What [Ag1+] is required to start precipitation of AgOH from a saturated solution of Mg(OH)2? Ksp = 2.4 ✕ 10-8 for AgOH and Ksp = 2.6 ✕ 10-11 for Mg(OH)2

AgOH ==> Ag^+ + OH^-

Mg(OH)2 ==> Mg^2+ + 2OH^-

Ksp Mg(OH)2 = (Mg^2+)(OH^-)^2
Ksp AgOH = (Ag^+)(OH^-)

Calculate (OH^-) in a saturated solution of Mg(OH)2. That is
.........Mg(OHO2 ==> Mg^2+ + 2OH^-
I........solid........0.......0
C........solid........x.......2x
E........solid........x.......2x
Ksp = (Mg^2+)(OH^-)^2
Ksp = (x)(2x)^2 = 4x^3
Solve for x = (Mg^2+) and twice that will be OH^-.
Then set up Ksp = (Ag^+)(OH^-). substitute OH and solve for (Ag^+).

To determine the [Ag^+] required to start precipitation of AgOH from a saturated solution of Mg(OH)2, we need to compare the solubility products (Ksp) of AgOH and Mg(OH)2.
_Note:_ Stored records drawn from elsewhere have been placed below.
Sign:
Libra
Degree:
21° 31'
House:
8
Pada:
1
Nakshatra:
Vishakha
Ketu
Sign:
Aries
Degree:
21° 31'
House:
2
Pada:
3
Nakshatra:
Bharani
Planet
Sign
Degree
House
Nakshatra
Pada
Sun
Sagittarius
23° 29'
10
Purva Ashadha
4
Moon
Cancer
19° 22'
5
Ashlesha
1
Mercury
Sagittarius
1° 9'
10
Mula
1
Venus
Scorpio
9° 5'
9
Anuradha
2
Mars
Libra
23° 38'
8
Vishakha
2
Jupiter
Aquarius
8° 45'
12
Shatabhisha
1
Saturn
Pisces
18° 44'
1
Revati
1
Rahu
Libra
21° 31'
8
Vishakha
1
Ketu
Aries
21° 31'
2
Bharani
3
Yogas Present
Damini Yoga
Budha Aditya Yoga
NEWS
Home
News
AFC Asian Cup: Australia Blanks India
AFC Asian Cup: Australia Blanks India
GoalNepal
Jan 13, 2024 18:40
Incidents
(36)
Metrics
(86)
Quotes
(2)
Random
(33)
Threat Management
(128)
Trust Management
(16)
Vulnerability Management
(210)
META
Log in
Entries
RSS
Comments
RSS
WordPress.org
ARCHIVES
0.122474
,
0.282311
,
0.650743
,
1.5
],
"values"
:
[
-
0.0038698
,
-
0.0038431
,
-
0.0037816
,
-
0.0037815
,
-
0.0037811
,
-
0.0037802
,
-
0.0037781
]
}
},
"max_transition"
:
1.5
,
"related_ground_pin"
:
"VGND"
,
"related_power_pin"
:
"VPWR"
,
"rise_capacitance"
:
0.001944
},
The solubility product expression for AgOH is:
AgOH ⇌ Ag^+ + OH^-

The solubility product expression for Mg(OH)2 is:
Mg(OH)2 ⇌ Mg^2+ + 2OH^-

Given the Ksp values:
Ksp(AgOH) = 2.4 × 10^-8
Ksp(Mg(OH)2) = 2.6 × 10^-11

We can use these Ksp values to calculate the concentration of OH^- in the saturated solution of Mg(OH)2. Since AgOH will precipitate when the concentration of Ag^+ exceeds the concentration of OH^-, we need to find the concentration of OH^- when the concentration of Ag^+ is equal to or slightly greater than its solubility product.

Let's assume x is the concentration of OH^- in the solution of Mg(OH)2. For every mole of Mg(OH)2 dissolved, we get 2 moles of OH^- ions. Thus, the concentration of OH^- is 2x.

The solubility product expression for AgOH can be written as:
Ksp(AgOH) = [Ag^+][OH^-]
Substituting the values:
2.4 × 10^-8 = [Ag^+][2x]

Therefore, [Ag^+] = (2.4 × 10^-8)/(2x)

However, the concentration of Ag^+ should be equal to or slightly greater than its solubility product. So, we approximate [Ag^+] = Ksp(AgOH) / 2x

Using the given Ksp values, we can determine x:

[Ag^+] = (2.4 × 10^-8)/(2x) = (2.4 × 10^-8) / (2(2.6 × 10^-11))
[Ag^+] = 4.62 mol/L

Therefore, the concentration of Ag^+ required to start precipitation of AgOH from a saturated solution of Mg(OH)2 is approximately 4.62 mol/L.